• [What you should do]
What is needed here is each entry reproduced exactly, without its pictures.

• [Exercise data]
######

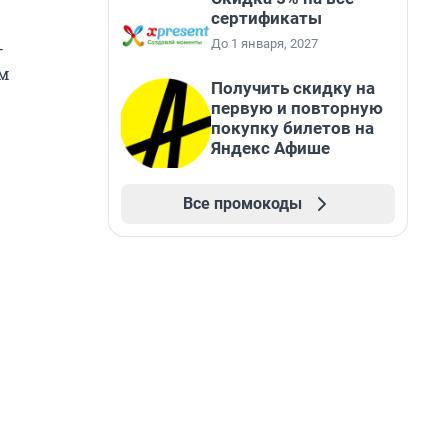
сертификаты
До 1 января, 2027
—
м
Получить скидку на
первую и повторную
покупку билетов на
Яндекс Афише
Все промокоды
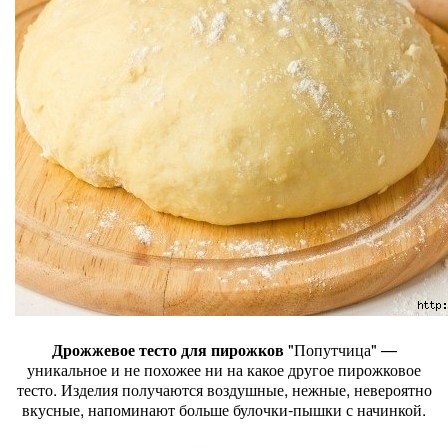
Дрожжевое тесто для пирожков
"Попутчица" —
уникальное и не похожее ни на какое другое пирожковое
тесто. Изделия получаются воздушные, нежные, невероятно
вкусные, напоминают больше булочки-пышки с начинкой.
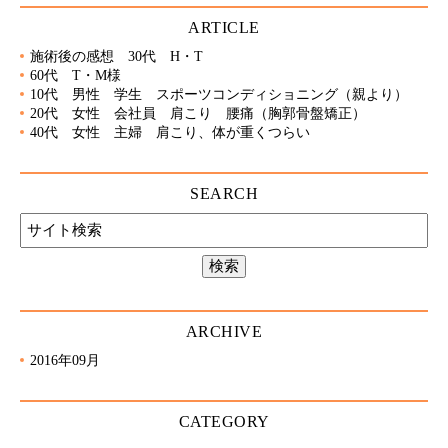
ARTICLE
施術後の感想 30代 H・T
60代 T・M様
10代 男性 学生 スポーツコンディショニング（親より）
20代 女性 会社員 肩こり 腰痛（胸郭骨盤矯正）
40代 女性 主婦 肩こり、体が重くつらい
SEARCH
ARCHIVE
2016年09月
CATEGORY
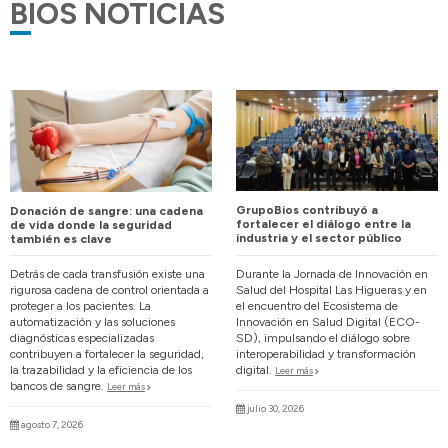
BIOS NOTICIAS
GrupoBios contribuyó a
Donación de sangre: una cadena
fortalecer el diálogo entre la
de vida donde la seguridad
industria y el sector público
también es clave
Durante la Jornada de Innovación en
Detrás de cada transfusión existe una
Salud del Hospital Las Higueras y en
rigurosa cadena de control orientada a
el encuentro del Ecosistema de
proteger a los pacientes. La
Innovación en Salud Digital (ECO-
automatización y las soluciones
SD), impulsando el diálogo sobre
diagnósticas especializadas
interoperabilidad y transformación
contribuyen a fortalecer la seguridad,
digital.
la trazabilidad y la eficiencia de los
Leer más
bancos de sangre.
Leer más
julio 30, 2026
agosto 7, 2026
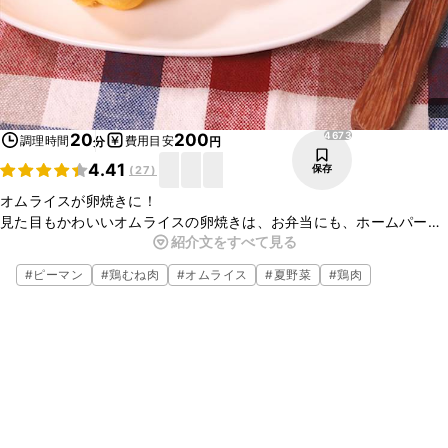
4673
20
200
調理時間
費用目安
分
円
4.41
保存
(
27
)
オムライスが卵焼きに！
見た目もかわいいオムライスの卵焼きは、お弁当にも、ホームパー
紹介文をすべて見る
ティにも最適です！
片手でパクパク食べられる上に、中に入っているごはんで、ボリュー
#
ピーマン
#
鶏むね肉
#
オムライス
#
夏野菜
#
鶏肉
ム満点卵焼きに！
ぜひ作ってみてはいかがでしょうか。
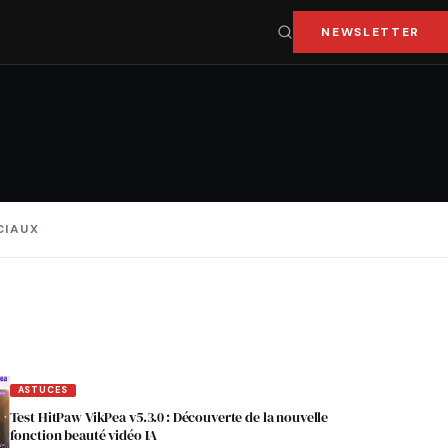
NEWSLETTER
CIAUX
ASTUCES
Test HitPaw VikPea v5.3.0 : Découverte de la nouvelle
fonction beauté vidéo IA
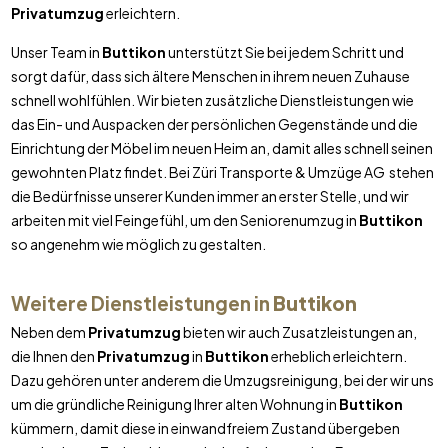
Privatumzug
erleichtern.
Unser Team in
Buttikon
unterstützt Sie bei jedem Schritt und
sorgt dafür, dass sich ältere Menschen in ihrem neuen Zuhause
schnell wohlfühlen. Wir bieten zusätzliche Dienstleistungen wie
das Ein- und Auspacken der persönlichen Gegenstände und die
Einrichtung der Möbel im neuen Heim an, damit alles schnell seinen
gewohnten Platz findet. Bei Züri Transporte & Umzüge AG stehen
die Bedürfnisse unserer Kunden immer an erster Stelle, und wir
arbeiten mit viel Feingefühl, um den Seniorenumzug in
Buttikon
so angenehm wie möglich zu gestalten.
Weitere Dienstleistungen in
Buttikon
Neben dem
Privatumzug
bieten wir auch Zusatzleistungen an,
die Ihnen den
Privatumzug
in
Buttikon
erheblich erleichtern.
Dazu gehören unter anderem die Umzugsreinigung, bei der wir uns
um die gründliche Reinigung Ihrer alten Wohnung in
Buttikon
kümmern, damit diese in einwandfreiem Zustand übergeben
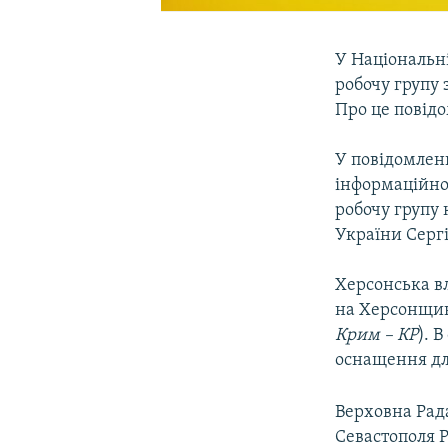
У Національні
робочу групу 
Про це повідо
У повідомленн
інформаційног
робочу групу
України Серг
Херсонська вл
на Херсонщин
Крим – КР
). 
оснащення для
Верховна Рада
Севастополя Р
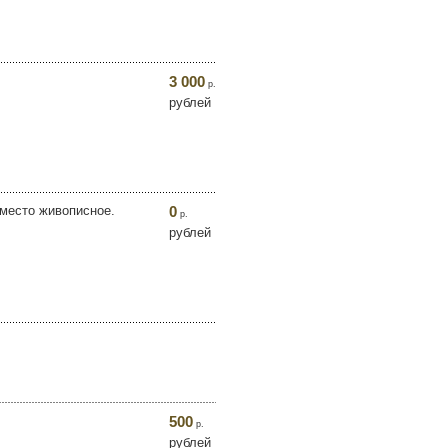
3 000
р.
рублей
 место живописное.
0
р.
рублей
500
р.
рублей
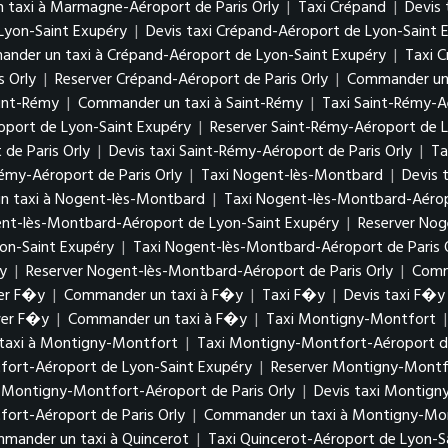
taxi à Marmagne-Aéroport de Paris Orly
|
Taxi Crépand
|
Devis 
Lyon-Saint Exupéry
|
Devis taxi Crépand-Aéroport de Lyon-Saint
nder un taxi à Crépand-Aéroport de Lyon-Saint Exupéry
|
Taxi C
s Orly
|
Reserver Crépand-Aéroport de Paris Orly
|
Commander un t
aint-Rémy
|
Commander un taxi à Saint-Rémy
|
Taxi Saint-Rémy-A
roport de Lyon-Saint Exupéry
|
Reserver Saint-Rémy-Aéroport de 
de Paris Orly
|
Devis taxi Saint-Rémy-Aéroport de Paris Orly
|
Ta
émy-Aéroport de Paris Orly
|
Taxi Nogent-lès-Montbard
|
Devis 
 taxi à Nogent-lès-Montbard
|
Taxi Nogent-lès-Montbard-Aérop
gent-lès-Montbard-Aéroport de Lyon-Saint Exupéry
|
Reserver Nog
on-Saint Exupéry
|
Taxi Nogent-lès-Montbard-Aéroport de Paris 
y
|
Reserver Nogent-lès-Montbard-Aéroport de Paris Orly
|
Comm
er F�y
|
Commander un taxi à F�y
|
Taxi F�y
|
Devis taxi F�y
ver F�y
|
Commander un taxi à F�y
|
Taxi Montigny-Montfort
taxi à Montigny-Montfort
|
Taxi Montigny-Montfort-Aéroport d
tfort-Aéroport de Lyon-Saint Exupéry
|
Reserver Montigny-Montf
 Montigny-Montfort-Aéroport de Paris Orly
|
Devis taxi Montign
ort-Aéroport de Paris Orly
|
Commander un taxi à Montigny-Mont
mander un taxi à Quincerot
|
Taxi Quincerot-Aéroport de Lyon-S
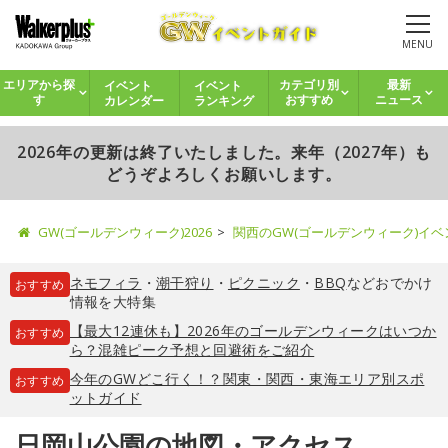
MENU
イベント
イベント
エリアから探
カテゴリ別
最新
カレンダー
ランキング
す
おすすめ
ニュース
2026年の更新は終了いたしました。来年（2027年）も
どうぞよろしくお願いします。
GW(ゴールデンウィーク)2026
関西のGW(ゴールデンウィーク)イ
ネモフィラ
・
潮干狩り
・
ピクニック
・
BBQ
などおでかけ
おすすめ
情報を大特集
【最大12連休も】2026年のゴールデンウィークはいつか
おすすめ
ら？混雑ピーク予想と回避術をご紹介
今年のGWどこ行く！？関東・関西・東海エリア別スポ
おすすめ
ットガイド
日岡山公園の地図・アクセス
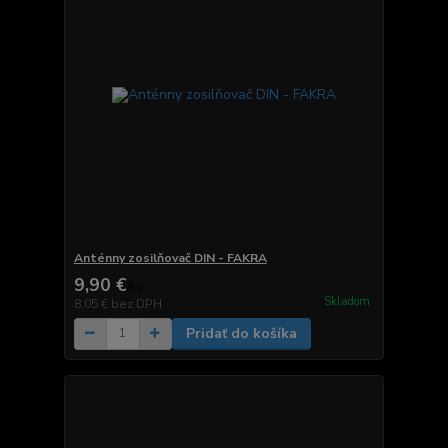
Anténny zosilňovač DIN - FAKRA
9,90 €
/
ks
Skladom
8,05 €
bez DPH
Pridať do košíka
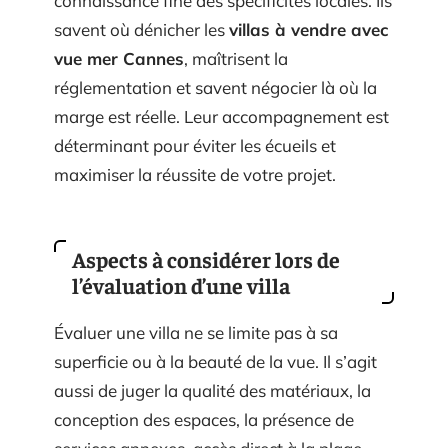
connaissance fine des spécificités locales. Ils
savent où dénicher les
villas à vendre avec
vue mer Cannes
, maîtrisent la
réglementation et savent négocier là où la
marge est réelle. Leur accompagnement est
déterminant pour éviter les écueils et
maximiser la réussite de votre projet.
Aspects à considérer lors de
l’évaluation d’une villa
Évaluer une villa ne se limite pas à sa
superficie ou à la beauté de la vue. Il s’agit
aussi de juger la qualité des matériaux, la
conception des espaces, la présence de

######

• [Solution for this exercise]
сертификаты
До 1 января, 2027
—
м
Получить скидку на
первую и повторную
покупку билетов на
Яндекс Афише
Все промокоды
Дрожжевое тесто для пирожков
"Попутчица" —
уникальное и не похожее ни на какое другое пирожковое
тесто. Изделия получаются воздушные, нежные, невероятно
вкусные, напоминают больше булочки-пышки с начинкой.
ARTICLE
施術後の感想 30代 H・T
60代 T・M様
10代 男性 学生 スポーツコンディショニング（親より）
20代 女性 会社員 肩こり 腰痛（胸郭骨盤矯正）
40代 女性 主婦 肩こり、体が重くつらい
SEARCH
ARCHIVE
2016年09月
CATEGORY
BIOS NOTICIAS
GrupoBios contribuyó a
Donación de sangre: una cadena
fortalecer el diálogo entre la
de vida donde la seguridad
industria y el sector público
también es clave
Durante la Jornada de Innovación en
Detrás de cada transfusión existe una
Salud del Hospital Las Higueras y en
rigurosa cadena de control orientada a
el encuentro del Ecosistema de
proteger a los pacientes. La
Innovación en Salud Digital (ECO-
automatización y las soluciones
SD), impulsando el diálogo sobre
diagnósticas especializadas
interoperabilidad y transformación
contribuyen a fortalecer la seguridad,
digital.
la trazabilidad y la eficiencia de los
Leer más
bancos de sangre.
Leer más
julio 30, 2026
agosto 7, 2026
4673
20
200
調理時間
費用目安
分
円
4.41
保存
(
27
)
オムライスが卵焼きに！
見た目もかわいいオムライスの卵焼きは、お弁当にも、ホームパー
紹介文をすべて見る
ティにも最適です！
片手でパクパク食べられる上に、中に入っているごはんで、ボリュー
#
ピーマン
#
鶏むね肉
#
オムライス
#
夏野菜
#
鶏肉
ム満点卵焼きに！
ぜひ作ってみてはいかがでしょうか。
NEWSLETTER
CIAUX
ASTUCES
Test HitPaw VikPea v5.3.0 : Découverte de la nouvelle
fonction beauté vidéo IA
Privatumzug
erleichtern.
Unser Team in
Buttikon
unterstützt Sie bei jedem Schritt und
sorgt dafür, dass sich ältere Menschen in ihrem neuen Zuhause
schnell wohlfühlen. Wir bieten zusätzliche Dienstleistungen wie
das Ein- und Auspacken der persönlichen Gegenstände und die
Einrichtung der Möbel im neuen Heim an, damit alles schnell seinen
gewohnten Platz findet. Bei Züri Transporte & Umzüge AG stehen
die Bedürfnisse unserer Kunden immer an erster Stelle, und wir
arbeiten mit viel Feingefühl, um den Seniorenumzug in
Buttikon
so angenehm wie möglich zu gestalten.
Weitere Dienstleistungen in
Buttikon
Neben dem
Privatumzug
bieten wir auch Zusatzleistungen an,
die Ihnen den
Privatumzug
in
Buttikon
erheblich erleichtern.
Dazu gehören unter anderem die Umzugsreinigung, bei der wir uns
um die gründliche Reinigung Ihrer alten Wohnung in
Buttikon
kümmern, damit diese in einwandfreiem Zustand übergeben
У Національні
робочу групу 
Про це повідо
У повідомленн
інформаційног
робочу групу
України Серг
Херсонська вл
на Херсонщин
Крим – КР
). 
оснащення для
Верховна Рада
Севастополя Р
3 000
р.
рублей
 место живописное.
0
р.
рублей
500
р.
рублей
taxi à Marmagne-Aéroport de Paris Orly
|
Taxi Crépand
|
Devis 
Lyon-Saint Exupéry
|
Devis taxi Crépand-Aéroport de Lyon-Saint
nder un taxi à Crépand-Aéroport de Lyon-Saint Exupéry
|
Taxi C
s Orly
|
Reserver Crépand-Aéroport de Paris Orly
|
Commander un t
aint-Rémy
|
Commander un taxi à Saint-Rémy
|
Taxi Saint-Rémy-A
roport de Lyon-Saint Exupéry
|
Reserver Saint-Rémy-Aéroport de 
de Paris Orly
|
Devis taxi Saint-Rémy-Aéroport de Paris Orly
|
Ta
émy-Aéroport de Paris Orly
|
Taxi Nogent-lès-Montbard
|
Devis 
 taxi à Nogent-lès-Montbard
|
Taxi Nogent-lès-Montbard-Aérop
gent-lès-Montbard-Aéroport de Lyon-Saint Exupéry
|
Reserver Nog
on-Saint Exupéry
|
Taxi Nogent-lès-Montbard-Aéroport de Paris 
y
|
Reserver Nogent-lès-Montbard-Aéroport de Paris Orly
|
Comm
er F�y
|
Commander un taxi à F�y
|
Taxi F�y
|
Devis taxi F�y
ver F�y
|
Commander un taxi à F�y
|
Taxi Montigny-Montfort
taxi à Montigny-Montfort
|
Taxi Montigny-Montfort-Aéroport d
tfort-Aéroport de Lyon-Saint Exupéry
|
Reserver Montigny-Montf
 Montigny-Montfort-Aéroport de Paris Orly
|
Devis taxi Montign
ort-Aéroport de Paris Orly
|
Commander un taxi à Montigny-Mont
mander un taxi à Quincerot
|
Taxi Quincerot-Aéroport de Lyon-S
MENU
イベント
イベント
エリアから探
カテゴリ別
最新
カレンダー
ランキング
す
おすすめ
ニュース
2026年の更新は終了いたしました。来年（2027年）も
どうぞよろしくお願いします。
GW(ゴールデンウィーク)2026
関西のGW(ゴールデンウィーク)イ
ネモフィラ
・
潮干狩り
・
ピクニック
・
BBQ
などおでかけ
おすすめ
情報を大特集
【最大12連休も】2026年のゴールデンウィークはいつか
おすすめ
ら？混雑ピーク予想と回避術をご紹介
今年のGWどこ行く！？関東・関西・東海エリア別スポ
おすすめ
ットガイド
日岡山公園の地図・アクセス
Anténny zosilňovač DIN - FAKRA
9,90 €
/
ks
Skladom
8,05 €
bez DPH
Pridať do košíka
connaissance fine des spécificités locales. Ils
savent où dénicher les
villas à vendre avec
vue mer Cannes
, maîtrisent la
réglementation et savent négocier là où la
marge est réelle. Leur accompagnement est
déterminant pour éviter les écueils et
maximiser la réussite de votre projet.
Aspects à considérer lors de
l’évaluation d’une villa
Évaluer une villa ne se limite pas à sa
superficie ou à la beauté de la vue. Il s’agit
aussi de juger la qualité des matériaux, la
conception des espaces, la présence de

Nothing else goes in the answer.